In deze zaak heeft verzoeker, [X], een verzoek om herziening ingediend van de uitspraken van het Gerechtshof van 1 juni 2010, met nummers BK-09/00801 en BK-09/00830. Het verzoek om herziening is ingediend op 10 april 2014, waarbij de verzoeker een schadevergoeding van ƒ 2.800.000 eiste in verband met belastingaanslagen die hem in de jaren 1975 tot en met 1978 waren opgelegd. De Staatssecretaris van het Ministerie van Financiën heeft het verzoek om herziening afgewezen, stellende dat er geen nieuwe feiten of omstandigheden waren die aanleiding gaven tot herziening van de eerdere uitspraken.
De procedure begon met een verzoek van verzoeker aan de Staatssecretaris in 2007 om schadevergoeding, dat niet-ontvankelijk werd verklaard.
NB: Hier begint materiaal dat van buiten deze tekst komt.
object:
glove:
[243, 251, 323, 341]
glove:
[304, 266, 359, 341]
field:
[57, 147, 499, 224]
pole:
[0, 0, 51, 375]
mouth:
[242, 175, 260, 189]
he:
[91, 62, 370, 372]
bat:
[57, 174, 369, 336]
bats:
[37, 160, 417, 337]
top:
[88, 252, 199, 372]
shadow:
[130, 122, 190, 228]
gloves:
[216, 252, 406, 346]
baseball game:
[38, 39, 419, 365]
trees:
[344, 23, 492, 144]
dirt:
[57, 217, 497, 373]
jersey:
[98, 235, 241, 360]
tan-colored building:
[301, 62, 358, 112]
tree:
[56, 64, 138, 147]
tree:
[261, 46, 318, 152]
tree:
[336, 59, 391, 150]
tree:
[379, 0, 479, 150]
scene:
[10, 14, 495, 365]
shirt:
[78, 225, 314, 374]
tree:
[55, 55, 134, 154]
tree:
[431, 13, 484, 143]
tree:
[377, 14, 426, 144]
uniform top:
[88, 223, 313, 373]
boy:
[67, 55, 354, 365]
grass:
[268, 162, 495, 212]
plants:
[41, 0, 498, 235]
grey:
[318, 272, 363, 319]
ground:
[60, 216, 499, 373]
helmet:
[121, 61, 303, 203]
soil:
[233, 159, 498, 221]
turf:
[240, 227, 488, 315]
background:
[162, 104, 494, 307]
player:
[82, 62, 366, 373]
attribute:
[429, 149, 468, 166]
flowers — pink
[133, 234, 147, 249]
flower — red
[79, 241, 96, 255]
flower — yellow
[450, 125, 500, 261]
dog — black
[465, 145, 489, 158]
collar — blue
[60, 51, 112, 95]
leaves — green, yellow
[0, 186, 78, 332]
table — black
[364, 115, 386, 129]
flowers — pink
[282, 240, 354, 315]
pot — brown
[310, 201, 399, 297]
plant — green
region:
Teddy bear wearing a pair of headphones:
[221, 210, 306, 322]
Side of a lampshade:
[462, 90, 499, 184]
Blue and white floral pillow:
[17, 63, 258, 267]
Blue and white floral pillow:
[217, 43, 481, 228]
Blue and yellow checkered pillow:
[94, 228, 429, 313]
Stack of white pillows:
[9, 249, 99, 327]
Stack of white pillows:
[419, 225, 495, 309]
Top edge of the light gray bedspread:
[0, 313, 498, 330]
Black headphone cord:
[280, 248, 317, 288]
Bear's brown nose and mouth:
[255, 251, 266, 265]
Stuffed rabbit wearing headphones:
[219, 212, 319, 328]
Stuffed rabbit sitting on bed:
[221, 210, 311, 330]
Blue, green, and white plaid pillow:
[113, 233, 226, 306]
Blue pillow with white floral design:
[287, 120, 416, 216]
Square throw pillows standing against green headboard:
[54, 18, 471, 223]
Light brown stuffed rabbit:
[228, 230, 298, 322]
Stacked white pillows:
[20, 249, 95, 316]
Verzoeker heeft vervolgens bezwaar gemaakt, maar de Staatssecretaris heeft geen uitspraak gedaan. Dit leidde tot een rechtsgang waarbij de rechtbank in 2009 het bezwaar gegrond verklaarde, maar het Hof in 2010 zich onbevoegd verklaarde. De Afdeling Bestuursrechtspraak van de Raad van State heeft later de uitspraak van de rechtbank vernietigd en het beroep ongegrond verklaard.
Het Hof heeft in zijn beoordeling van het herzieningsverzoek vastgesteld dat verzoeker geen feiten of omstandigheden heeft aangedragen die het Hof niet bekend waren ten tijde van de uitspraak in 2010. Het verzoek om herziening van de uitspraak met nummer BK-09/00830 werd niet-ontvankelijk verklaard, omdat de Algemene wet bestuursrecht geen mogelijkheid biedt tot herziening van een uitspraak die betrekking heeft op een verzoek om voorlopige voorziening. Het verzoek om herziening van de uitspraak met nummer BK-09/00801 werd afgewezen.
De uitspraak is gedaan door een meervoudige kamer van het Gerechtshof Den Haag, en de beslissing is op 23 juli 2014 openbaar uitgesproken. Zowel de verzoeker als de Staatssecretaris hebben de mogelijkheid om binnen zes weken na de verzenddatum van deze uitspraak beroep in cassatie in te stellen bij de Hoge Raad der Nederlanden.